Another reason many older Black fans pointed to for not coming out to Phillies games was the harsh treatment that Dick Allen, the team’s first Black superstar received during his time with the team. Allen was often pelted with batteries and heard racial slurs by Phillies fans at Connie Mack Stadium and was cast a villain in a fight with a White teammate. He was eventually traded to the Chicago White Sox. 

“They used to throw their change down there and it felt like a .22 caliber bullet hit,” Allen said to me in an interview with the Philadelphia Tribune in 2005. “It was very tough back then. … it made it awful tough. I could have played longer. It shortens your career.”

But the success of Howard and Jimmy Rollins, who was the National League’s MVP in 2007, and as well as various initiatives by the team brought more African American fans into the ball park. What Howard was accomplishing, especially during his MVP season in 2006, helped Allen come to terms with his own tough experience in Philadelphia. 

“A lot of the adversity has been cleared from the Jackie Robinson days to the Dick Allen days, where those things have subsided and [Howard] can concentrate just doing what he’s doing now,” Allen told me back in 2006. “It’s almost a healing kind of thing; it happened back then unjustly. But it’s setting a tone where it will make it easier for your grandson or my grandson.

“It got around the world, ‘Oh no, we don’t want to be with the Phillies; look what they did to over there to this person and some of them didn’t want to be here.’ That’s the biggest change and the most important change to make players even want to come here. Howard and fellows like that can change all that.”

Allen was quite prophetic — Howard became one of the city’s most beloved superstars and a Phillies legend by the time his career was done. 

“Allen was so helpful to me,” Howard said. “We’d have conservations and he would give me tidbits of information to help me to go along and to try to carry the torch a little bit because we know the history of city and the organization. But we were just trying to go out and win. We kept it simple and whatever else came with it, came with it.
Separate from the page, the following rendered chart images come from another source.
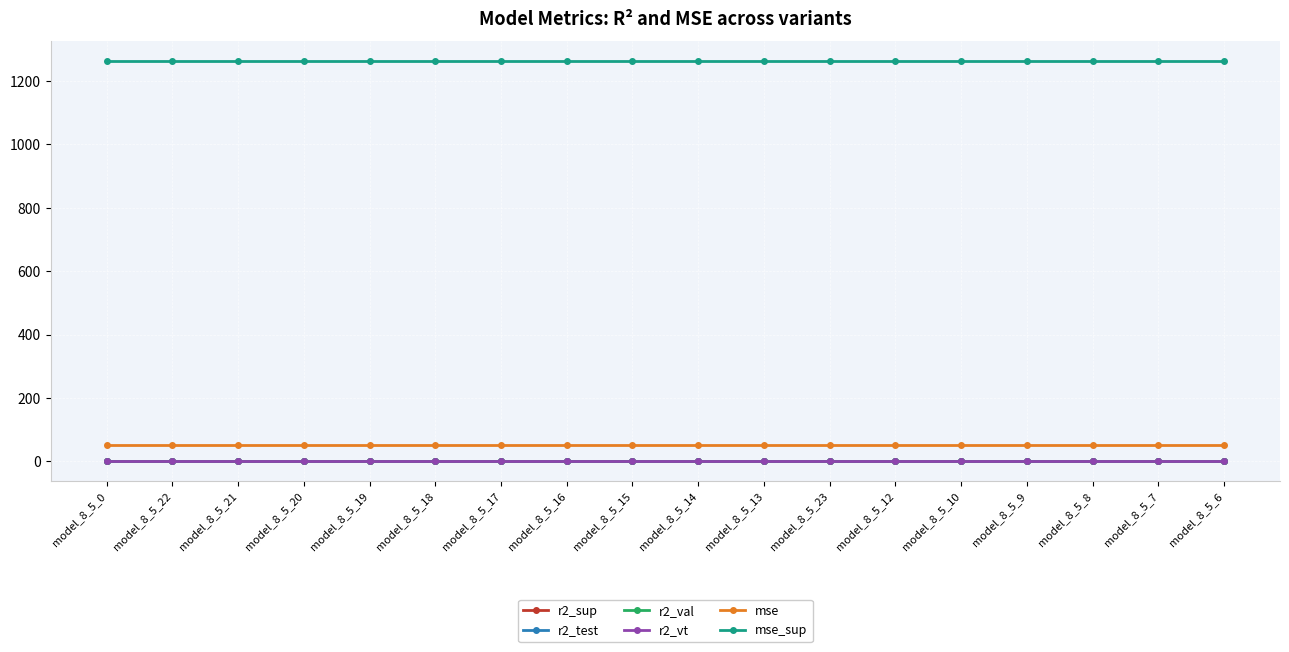

What is the value of the mse_sup point at the 10th from the left?

1261.5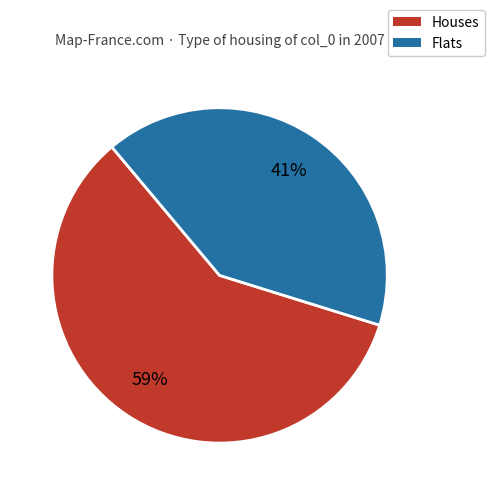

Which has a higher value, Houses or Flats?

Houses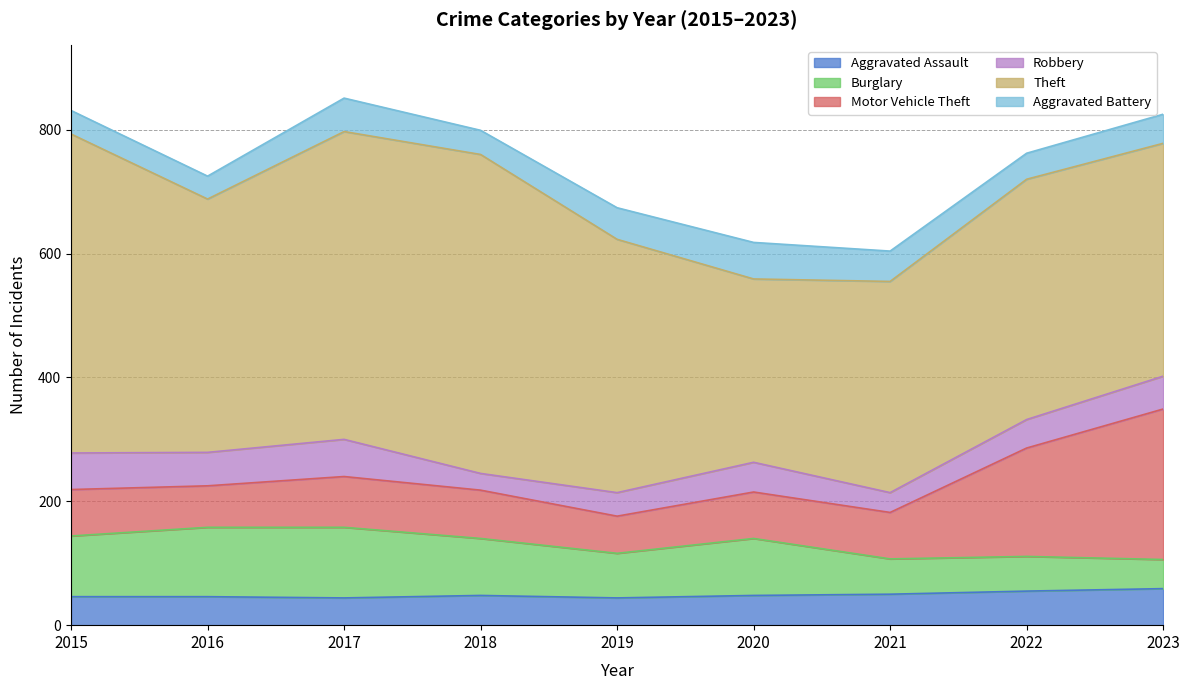

Where is the first local maximum for Burglary?

2017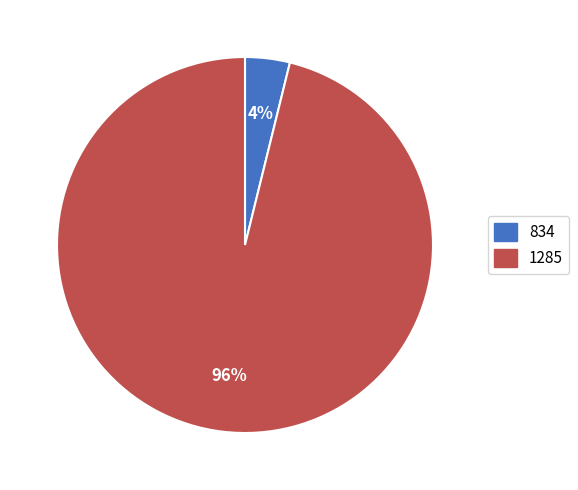

Is the sum of 834 and 1285 greater than half?

Yes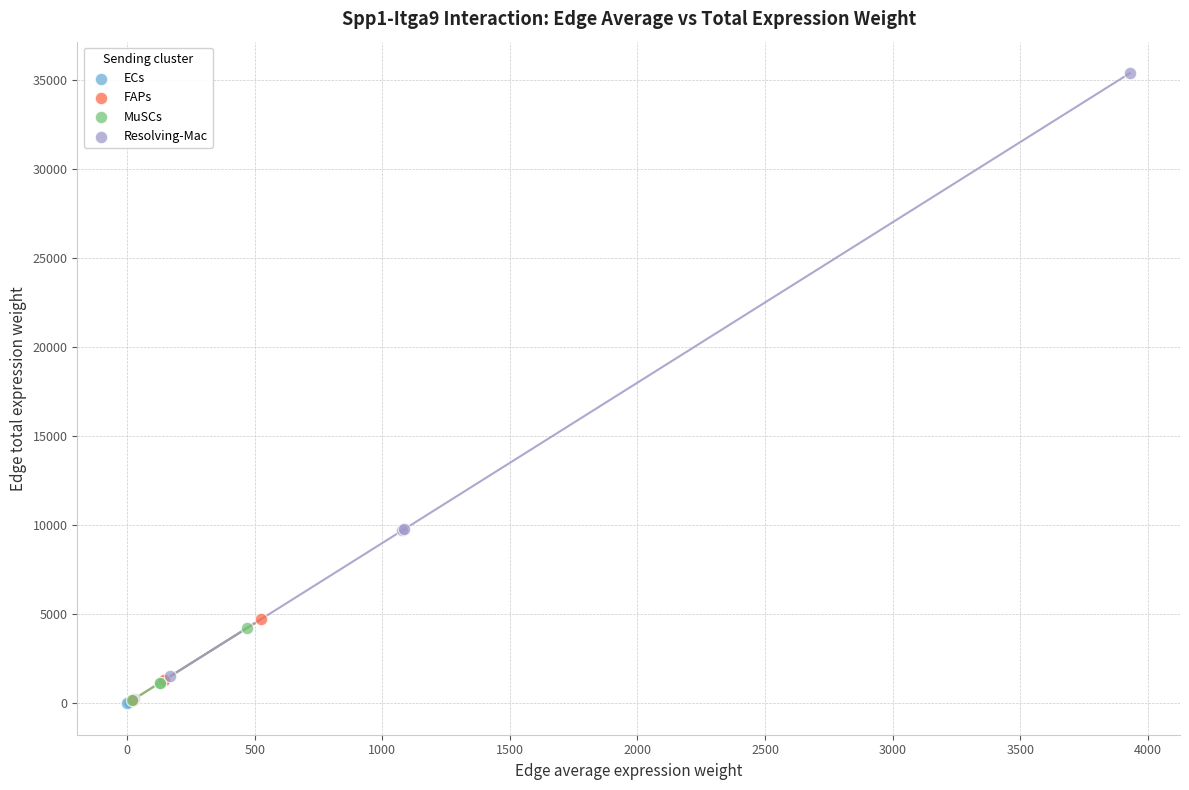

Which series contains the highest Y value?

Resolving-Mac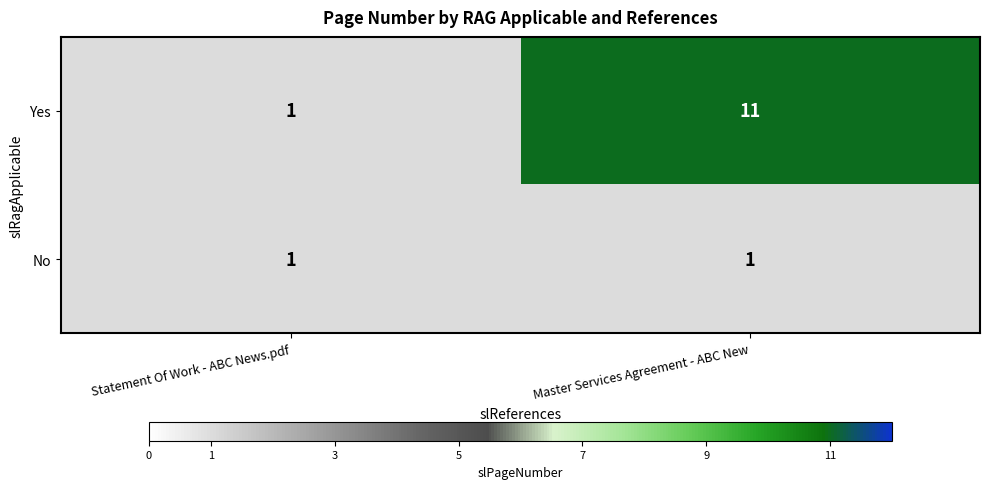

At which label does Yes reach its peak?

Master Services Agreement - ABC New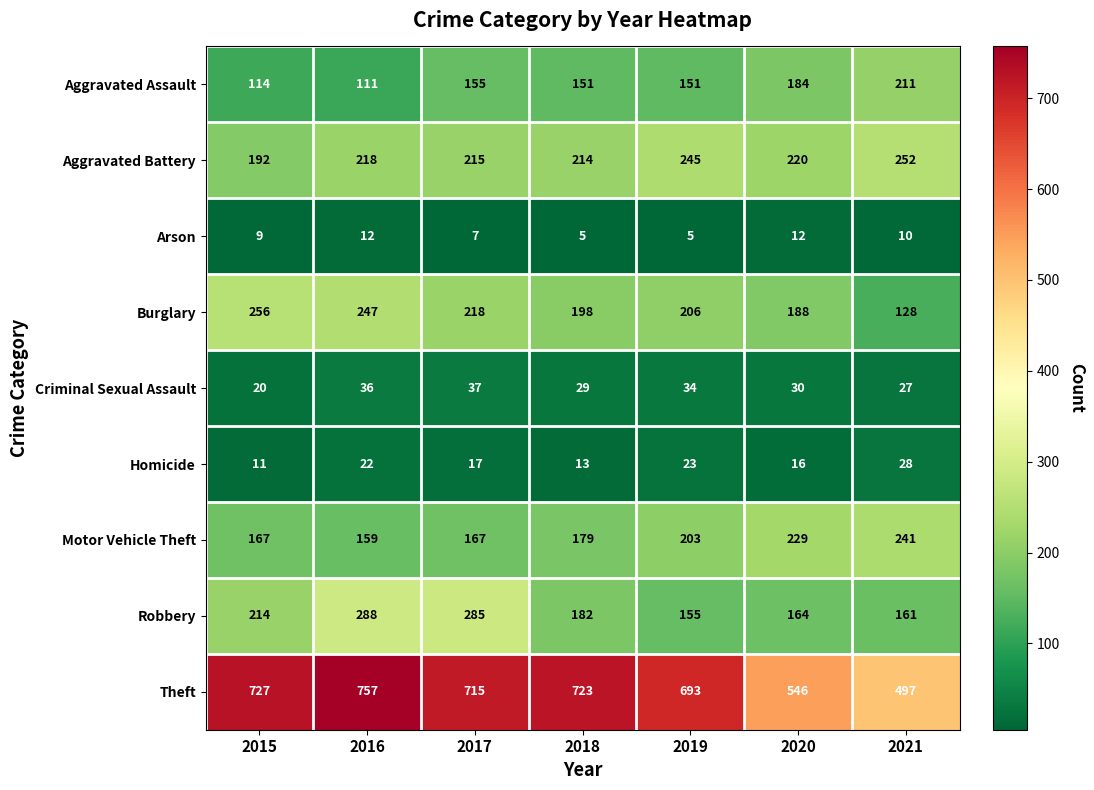

What is the average value of the Aggravated Assault series?

154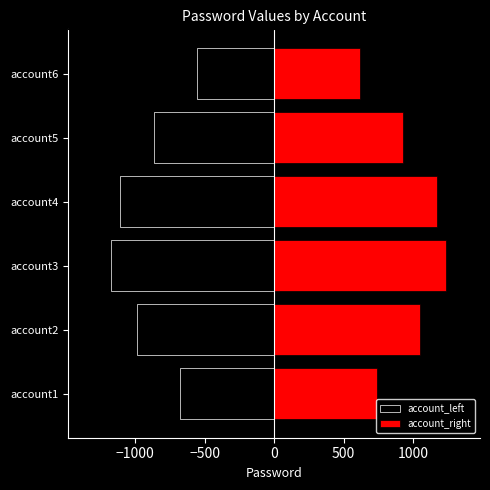

The value of account_right at account1 is 740.4. True or false?

True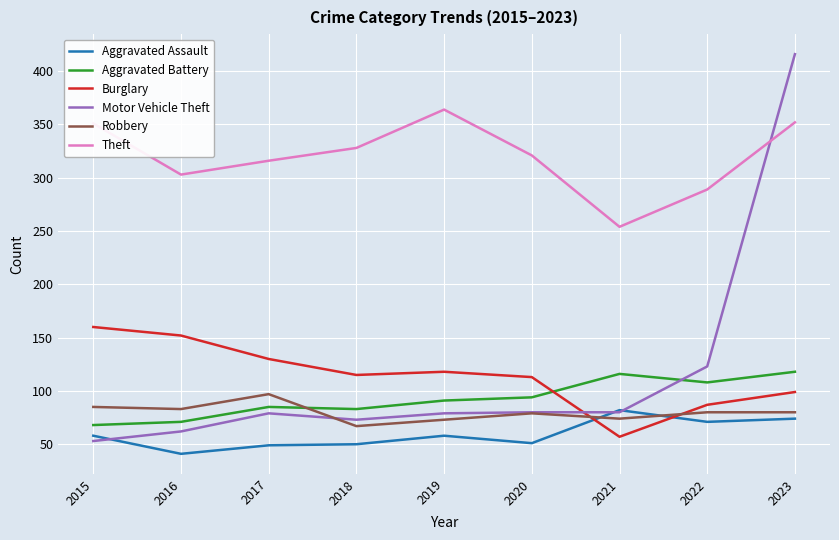

The Theft series shows 316 at 2017. True or false?

True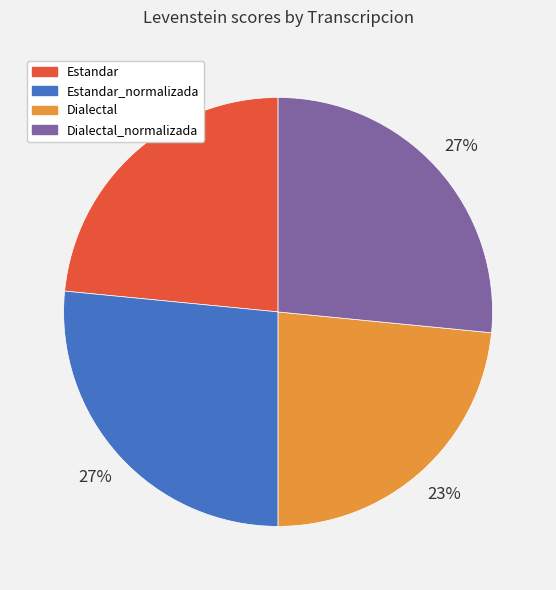

Is it true that Dialectal is 30% of the pie?

False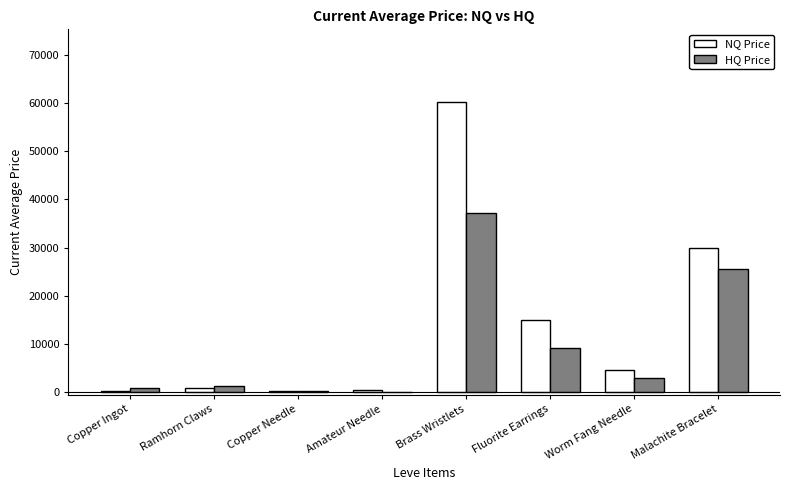

The value of HQ Price at Worm Fang Needle is 3028.5. True or false?

True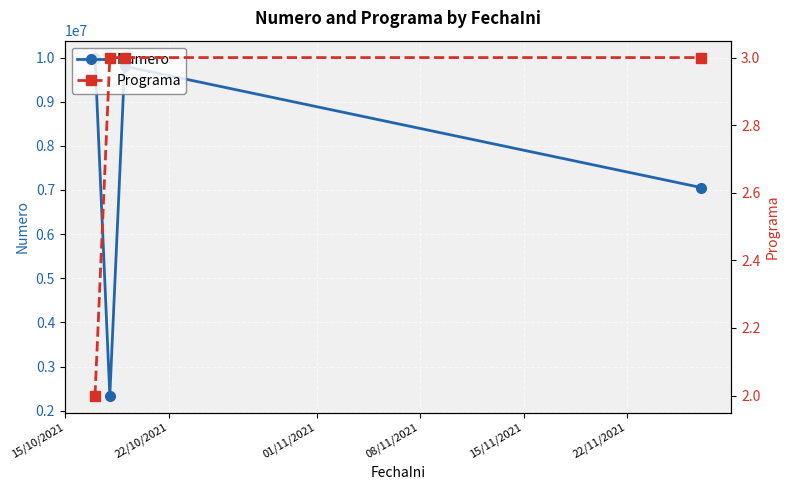

What is the value of the Numero point at the 2nd from the left?

2342344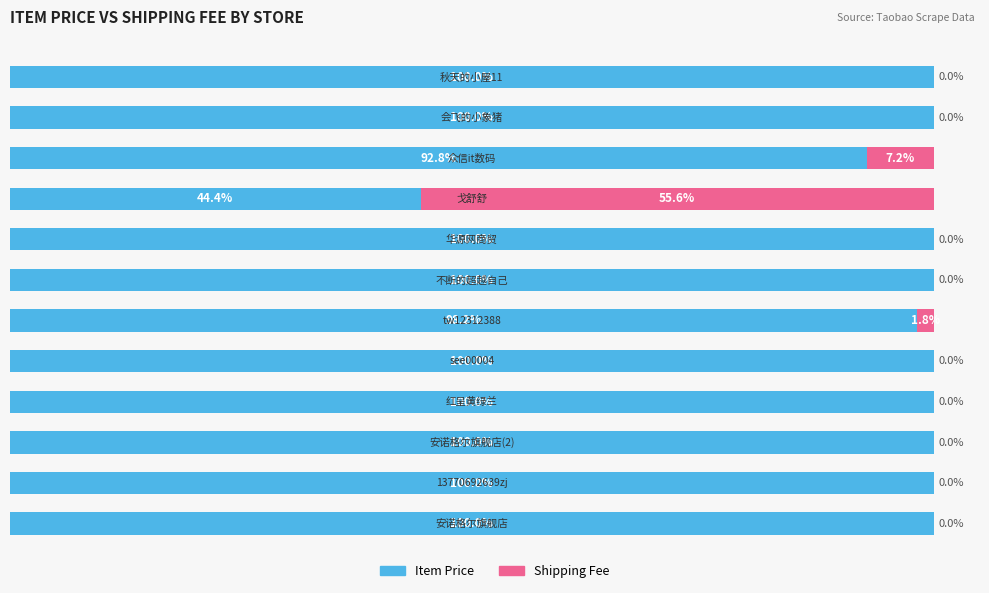

What are all the series names shown in the legend?

Item Price, Shipping Fee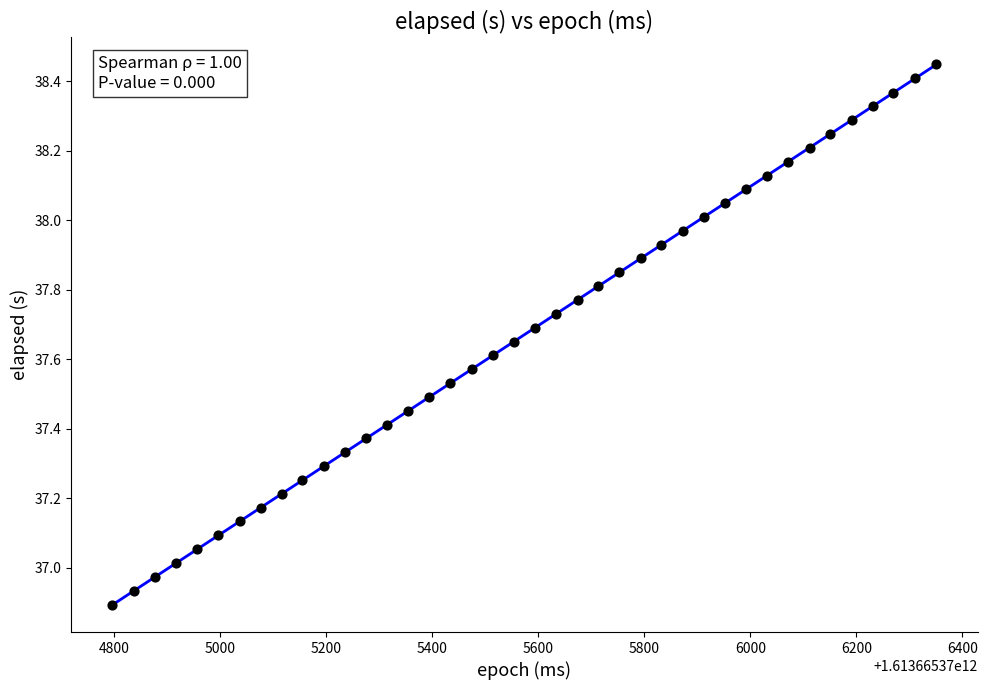

What is the range of X values (max minus min)?

1555.0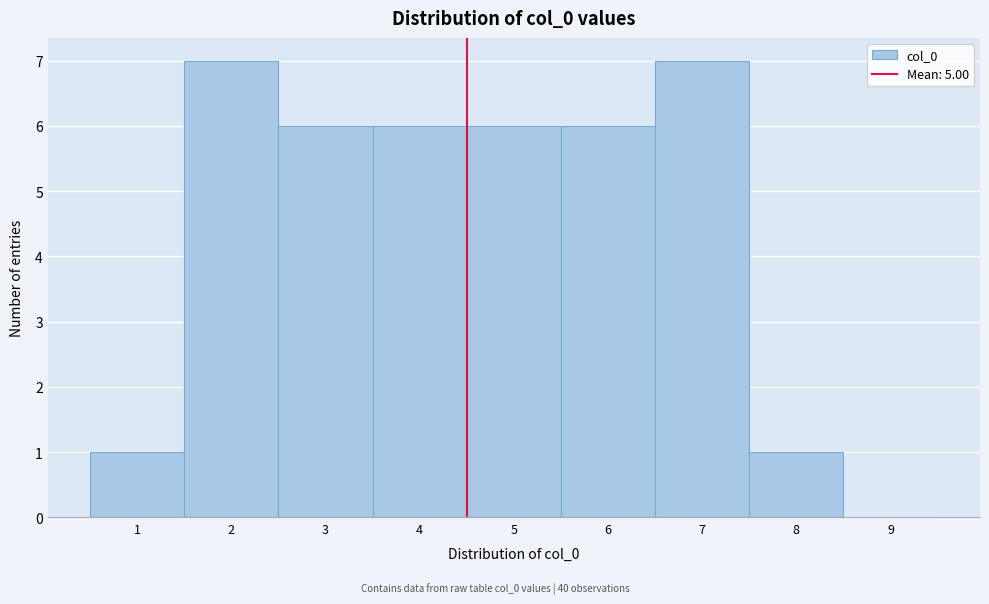

Reading left to right, extract all data points from this chart.

1=1	2=7	3=6	4=6	5=6	6=6	7=7	8=1	9=0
We wanted to go out and put on a good show for the fans and everybody came out.”

When the Phillies won five straight National League East titles, two National League pennants, and one World Series title in 200, Howard was the most feared and dominant hitter in baseball. 

Howard was often the last guy an opposing pitcher wanted to face with runners in scoring position.  During Howard’s MVP year in 2006, former Cincinnati Reds manager Jerry Narron said Howard was in scoring position even with the bases empty.

Howard, who also was known as The Big Piece, had the ability to carry the team through tough stretches of the season when the team was winning division titles. 

After injuring his Achilles tendon on the last out of the 2011 National League Division series, Howard wasn’t the same player he was during the Phillies playoff years.

Is Howard a Hall-of-Famer?

When it comes to Baseball Hall-of-Fame consideration, I don’t think Howard will get in because of longevity and numbers. But another of way of looking at it would be to take what I call the Gale Sayers approach.  

Sayers, who played five years in the more brutal and injury-prone of pro football-only played five year but  was arguably one of the most dominant and exciting players in the game during that time before injuries ended his career. 

You could say same thing for Howard who was one of the game’s most feared  sluggers from 2005 to 2011. He was the Rookie of the Year (2005) and the National League MVP and was in the Top Five in the voting five times.

But because baseball and its writers are married to numbers and analytics, I don’t think Howard gets in. He was still one helluva player, however, and a class act.